Before we get started, I’d like to tell you how impressed I am with your commitment to bad writing. Sitting down to write is hard enough, but doing so with the intention of writing an absolutely awful story takes a real set of cajones. Of course you might be trying to avoid the puddles that muddy up an otherwise good story idea, but I choose to believe that you’re the kind of contrarian who wants nothing more than to waste your readers’ time. Kurt Vonnegut encouraged writers to “use the time of a total stranger in such a way that he or she will not feel the time was wasted,” but what did he know?
Anyway, here are five quick tips for turning that great story idea into an unreadable mess:
Don’t let the reader know when (or where) they are. Entering a story is a bit like waking up from a coma. (Well, maybe. I’ve never been in a coma.) Where am I? Who am I? What day is it? What year? Imagine being that disoriented while the people around you behave as if you already know the answers–never mind that, they behave as if those aren’t even questions. Until I’m somewhat grounded in time and space, I can’t focus on your story.

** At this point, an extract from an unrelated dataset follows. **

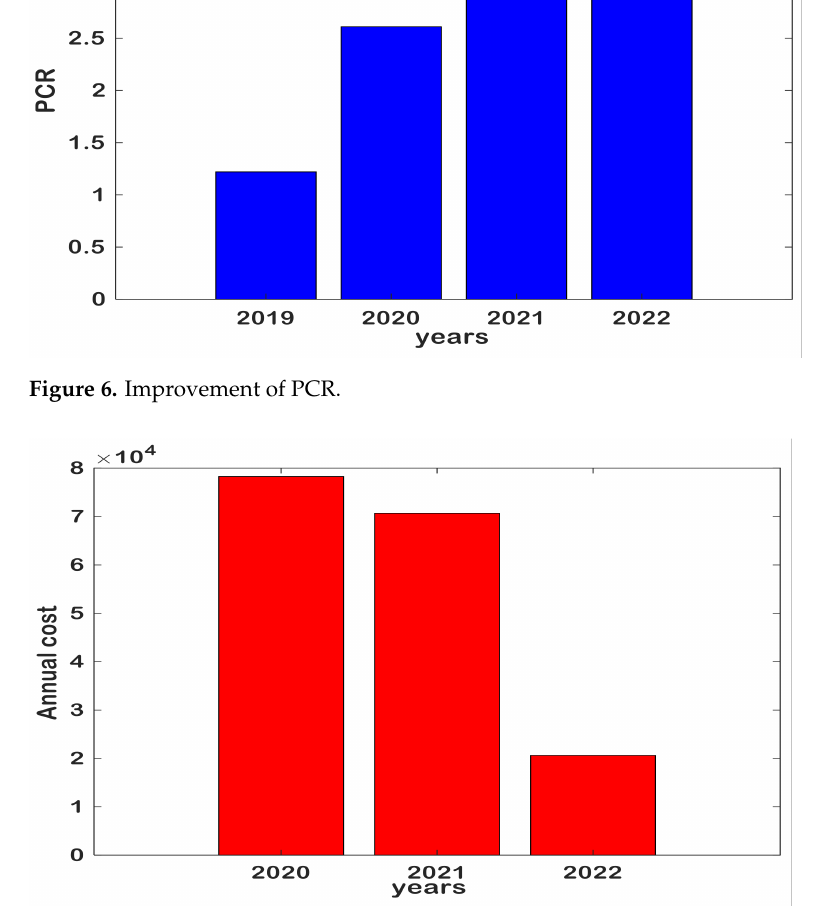
Figure 7. Annual maintenance cost during three years. Table 5. Total annual PCR and its maintenance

Granted, the worst opening line in literary history–Edward Bulwer-Lytton’s “It was a dark and stormy night”–establishes time, so you can still be awful and ground your reader. Just don’t accidentally use the opening line of Hemingway’s The Old Man and the Sea as your template: “He was an old man who fished alone in a skiff in the Gulf Stream and he had gone eighty-four days now without taking a fish.” Everything the reader needs to know about the next 127 pages is contained in that one sentence. How are you going to keep your reader disoriented with an opening like that?
Hide your characters. Concealing the “who” is nearly as important as hiding the when and where if you’re really trying to ruin your story. Melville really pulled a boner with that “Call me Ishmael” business. Great, now we know who is telling the story. Thanks, Herman!
Especially when writing in third person omniscient, where you expect your reader to jump from one character’s brain to the next, bad writing hinges on liberal use of pronouns. Let the reader dangle for pages and pages, wondering who “she” is that is talking, thinking, acting.
Focus on world building, not characters. This is especially true for genre fiction like fantasy and sci-fi, but not exclusively. Describing every little detail of the universe you’ve created is a great way to bore readers. Remember: Selfies are more popular than landscapes because people are fascinated by people, so if you really want to turn your reader off burn twenty pages describing your landscape. And if you’re really committed to bad writing, you’ll expect the reader to remember those twenty pages of minutae 200 pages later when you make them essential to the plot: Wait, the amber cliffs of Bligstorf were where what happened again?
Fall in love with your own voice. Never mind whether a passage moves the action forward or reveals character, the important thing is that it demonstrates what a brilliant writer you are. Sure, some writing teachers will tell you to “kill your darlings,” but they don’t understand how truly awful you’re trying to write.
Not sure what falling in love with your own voice sounds like? Try this sentence from Paul Harding’s Tinkers:
“He thought, Buy the pendant, sneak it into your hand from the folds of your dress and let the low light of the fire lap at it late at night as you wait for the roof to give out or your will to snap and the ice to be too thick to chop through with the ax as you stand in your husband’s boots on the frozen lake at midnight, the dry hack of the blade on ice so tiny under the wheeling and frozen stars, the soundproof lid of heaven, that your husband would never stir from his sleep in the cabin across the ice, would never hear and come running, half-frozen, in only his union suit, to save you from chopping a hole in the ice and sliding into it as if it were a blue vein, sliding down into the black, silty bottom of the lake, where you would see nothing, would perhaps feel only the stir of some somnolent fish in the murk as the plunge of you your wool dress and the big boots disturbed it from its sluggish winter dreams of ancient seas.”
(Note that Tinkers won the 2010 Pulitzer Prize for fiction, proving that falling in love with your own voice isn’t enough to sink a good story. If you want to write badly, you’re going to need to do more than ramble.)
Don’t have a point. Life is ambiguous and so are bad stories. Leave your reader wondering why they wasted all of those hours reading a novel where nothing happened and the characters neither changed nor learned anything. Think of your friend, the one who tells anecdotes like, “Yesterday I went to the store and there was this guy buying soup.” That’s it. That’s the entirety of his anecdote.
A good story answers a what-if question: “What if a timid man finds himself in a battle over the last can of soup?” As a bad writer, you don’t want any part of that. Stick with “a guy bought soup,” then perhaps write 3-5 pages baroquely describing the soup, the store, the man.
Granted, there have been a few brilliant writers who managed to incorporate all of these guidelines for bad writing into good novels, but I have faith in you. I know that you can get out there and use your readers’ time in such a way that he or she will feel that it was totally wasted, much like I just did. You’re welcome.